[Exercise requirements]: In the records below, copy word for word every line from the line that contains "Simulação ComparaJá feita em junho de 2026." through the line that contains "banco é o que", including both of those lines.

╭──

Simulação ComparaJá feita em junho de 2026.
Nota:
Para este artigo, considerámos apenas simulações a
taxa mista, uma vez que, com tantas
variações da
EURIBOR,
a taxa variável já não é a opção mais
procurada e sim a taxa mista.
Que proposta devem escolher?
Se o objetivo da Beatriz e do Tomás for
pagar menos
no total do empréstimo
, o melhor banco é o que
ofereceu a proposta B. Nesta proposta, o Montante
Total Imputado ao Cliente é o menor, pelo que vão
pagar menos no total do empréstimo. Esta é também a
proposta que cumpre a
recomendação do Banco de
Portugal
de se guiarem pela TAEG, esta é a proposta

╰──
╭──

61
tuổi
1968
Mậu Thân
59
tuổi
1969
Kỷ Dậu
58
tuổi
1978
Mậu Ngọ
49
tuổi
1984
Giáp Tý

╰──

[Answer area]:
Simulação ComparaJá feita em junho de 2026.
Nota:
Para este artigo, considerámos apenas simulações a
taxa mista, uma vez que, com tantas
variações da
EURIBOR,
a taxa variável já não é a opção mais
procurada e sim a taxa mista.
Que proposta devem escolher?
Se o objetivo da Beatriz e do Tomás for
pagar menos
no total do empréstimo
, o melhor banco é o que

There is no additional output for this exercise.